Step 1: Discover Blast

Discover homologues of your sequence using BLAST at NCBI.

Multiple blasts are available (and described):

• nucleotide blast
• protein blast
• blastx
• tblastn
• tblastx

Use the correct Blast to find similar nucleotidic sequences of your sequence in 2 different databases nr and refseq_rna.

Use the correct Blast to find similar proteic sequences of your translated sequence in 2 different databases nr and refseq_protein.

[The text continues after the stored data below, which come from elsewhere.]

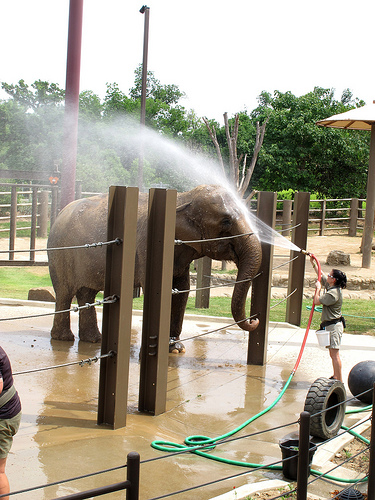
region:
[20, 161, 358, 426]
An elephant in an enclosure.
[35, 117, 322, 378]
An elephant being sprayed with water.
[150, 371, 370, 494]
A long green water hose.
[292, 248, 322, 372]
Red section of a water hose.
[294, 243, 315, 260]
Nozzle at end of water hose.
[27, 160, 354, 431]
Woman spraying an elephant with a water hose.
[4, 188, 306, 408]
Section of fence made with cables.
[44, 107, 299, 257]
Water spraying on the elephant.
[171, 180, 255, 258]
The head of an elephant.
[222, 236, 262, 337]
The trunk of an elephant.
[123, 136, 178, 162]
water in the air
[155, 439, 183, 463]
a water hose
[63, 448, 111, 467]
a shadow on the ground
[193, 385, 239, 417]
the water on the ground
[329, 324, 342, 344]
shorts the lady is wearing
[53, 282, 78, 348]
the back leg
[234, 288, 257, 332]
the trunk on the elephant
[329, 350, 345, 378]
the womens legs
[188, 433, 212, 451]
the hose is green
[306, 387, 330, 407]
a black tire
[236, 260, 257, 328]
trunk of the elephant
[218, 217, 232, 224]
eye of the elephant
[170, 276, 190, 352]
front leg of the elephant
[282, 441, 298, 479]
black color bucket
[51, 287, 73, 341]
back leg of elephant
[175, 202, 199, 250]
ear of the elephant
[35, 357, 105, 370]
rope tied to erected pillar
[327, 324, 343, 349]
woman wearing shorts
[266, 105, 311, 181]
trees visible at background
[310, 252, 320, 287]
woman holding red color pipe in her hands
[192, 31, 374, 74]
white sky with clouds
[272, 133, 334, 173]
tree with branches and leaves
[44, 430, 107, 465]
water that's fallen on the ground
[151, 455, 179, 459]
wire fence to set boundaries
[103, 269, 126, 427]
metal post for holding wire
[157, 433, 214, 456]
water hose on ground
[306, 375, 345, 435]
large black rubber tire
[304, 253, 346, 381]
zoo keeper holding water hose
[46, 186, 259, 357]
elephant being sprayed with water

In this analysis, for each request:

• look at different identifiers and alignement
• note the region of your sequence aligning with the first hit of each
• look at the E-value of all hits (to determine if all proposed sequences are homologues)
• look at the taxonomy report

What is the difference between nr and refseq_x databases?

Is there any differences in the coverage of the 1st hit using the 2 different blast? Why?

Looking at the taxonomy report, in which lineage this gene is present (e.g. mammals, yeast, bacteria etc...)?

Can you determine the name of the gene coded by your sequence and to which specie it belongs (use the closest homologue)?

Step 2: Check your results using other tools

Your are now going to check your results using HomoloGene (http://www.ncbi.nlm.nih.gov/homologene).

In which lineage can you find this gene? Is that in accordance with the results in the taxonomy report?

If not try to edit & resubmit your BLASTs by asking hit only in Arabidopsis thaliana or by changing the "max target sequences" parameter of your blastx request.

With which request (BLASTn VS BLASTx) are you able to find back the Arabidopsis thaliana homologue? Why?

What kind of nucleotide sequence are you studing? (DNA or RNA)

Step 3: Visualization of your sequence in a genome browser

Now we want to know more about this gene. First using the UCSC genome browser you will have to determine its structure and the surrounding genes. Go to the UCSC genome browser and perform a BLAT.

How many introns and exons compose your gene?

Is there other existing transcripts? How many according to UCSC and RefSeq?

What is the name of the 2 surrounding genes? Note: For all queries, always end in Entrez Gene and report official symbol and Gene ID

Bonus Step 4: Gene function & related disease

We want to determine the function of the gene and see if it is involved in some disease. Go to Chilibot (http://www.chilibot.net/) and search for publications about your gene and the ones surrounding it.

Go to the Gene database and look at the function of your gene and the surrounding ones.

Are some of the 3 genes related to any disease? Which ones?

Are they involved in the same function/process?

Describe the DNA rearrangement event causing this disease.

According to you which gene touch by this rearrangement is responsible for the desease? Why?